Duterte had said many times in public speeches that he would see to it that ABS-CBN, which he believes offended him through the non-airing of some of his pre-paid political ads as well as the airing of a critical ad in the 2016 presidential campaign, halts operations.
The NUJP said the developments have “dire implications on the people’s right to relevant information” as the pandemic lingered.
“These networks are perceived to be friendly to the government and to one presidential aspirant.

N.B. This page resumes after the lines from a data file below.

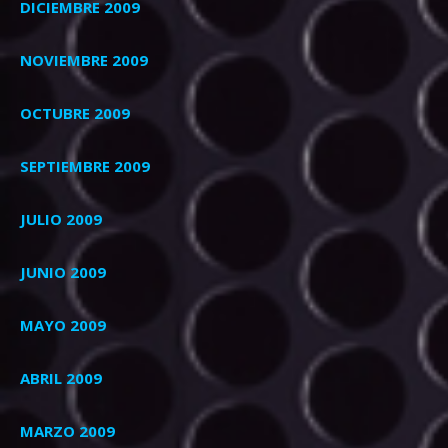
DICIEMBRE 2009
NOVIEMBRE 2009
OCTUBRE 2009
SEPTIEMBRE 2009
JULIO 2009
JUNIO 2009
MAYO 2009
ABRIL 2009
MARZO 2009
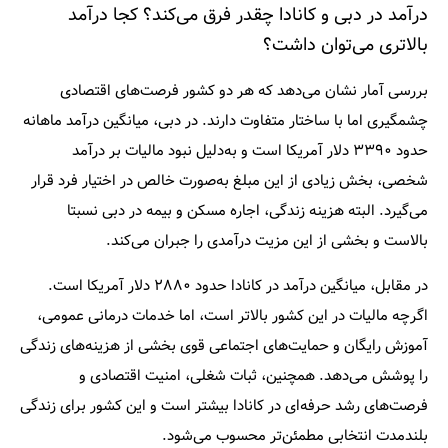
درآمد در دبی و کانادا چقدر فرق می‌کند؟ کجا درآمد
بالاتری می‌توان داشت؟
بررسی آمار نشان می‌دهد که هر دو کشور فرصت‌های اقتصادی
چشمگیری اما با ساختار متفاوت دارند. در دبی، میانگین درآمد ماهانه
حدود ۳۳۹۰ دلار آمریکا است و به‌دلیل نبود مالیات بر درآمد
شخصی، بخش زیادی از این مبلغ به‌صورت خالص در اختیار فرد قرار
می‌گیرد. البته هزینه زندگی، اجاره مسکن و بیمه در دبی نسبتا
بالاست و بخشی از این مزیت درآمدی را جبران می‌کند.
در مقابل، میانگین درآمد در کانادا حدود ۲۸۸۰ دلار آمریکا است.
اگرچه مالیات در این کشور بالاتر است، اما خدمات درمانی عمومی،
آموزش رایگان و حمایت‌های اجتماعی قوی بخشی از هزینه‌های زندگی
را پوشش می‌دهد. همچنین، ثبات شغلی، امنیت اقتصادی و
فرصت‌های رشد حرفه‌ای در کانادا بیشتر است و این کشور برای زندگی
بلندمدت انتخابی مطمئن‌تر محسوب می‌شود.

We are concerned at the concentration of power in a corporate media landscape already dominated by conglomerates and political clans,” the group said in a statement.
“As regulatory processes can be used against perceived critics, they can also be used to favor allies like the powerful Villar family,
which has a member in the legislative branch and, until last year, one in the president’s Cabinet,” according to the NUJP.
Justice Secretary Menardo Guevarra had said the move was not premeditated.
Noting the explanation made by the NTC in awarding the frequencies, Ridon said that “what is legally and procedurally sound is not necessarily correct nor acceptable to the public.”
He expressed worries that “investor confidence will be dampened with this development”, saying “it diminishes the investment objectives of the amendments to the Public Service Act” as the NTC decision “shows serious political risk on future investments in the Philippines.”
“The way forward now is for the media entities to step back from the award and wait for a new government to provide fresh mandates on the ABS-CBN question,” said Ridon.
“This is most pressing on AMBS, which is owned by the Villar family, as they have a family member running for the Senate and who also
served in the Duterte cabinet as public works chief,” he added.
Ridon said “it might be better” for the Villars to “just waive the award until the next administration.”
“The public would like to see whether the Villars will recuse themselves from this award, as this is a question that will always be raised to Mark Villar during the senatorial campaign,” he said.
In another development, the NTC also granted Aliw Broadcasting Corporation a provisional authority to use Channel 23.
In a statement on Wednesday, the NTC said it granted a provisional authority to Aliw Broadcasting Corporation (Aliw) to “install, operate, and maintain” a digital TV broadcasting system using channel 23 in an order promulgated on Jan. 5, 2022.
“Aliw was the second applicant to install, operate, and maintain a digital TV in Metro Manila as filed on 30 July 2007, under Cast No. 2007-0126. ALIW has been waiting for an available digital TV frequency since 2007 after undergoing a quasi-judicial process which includes notice to all interested/affected parties and hearing,” the NTC said.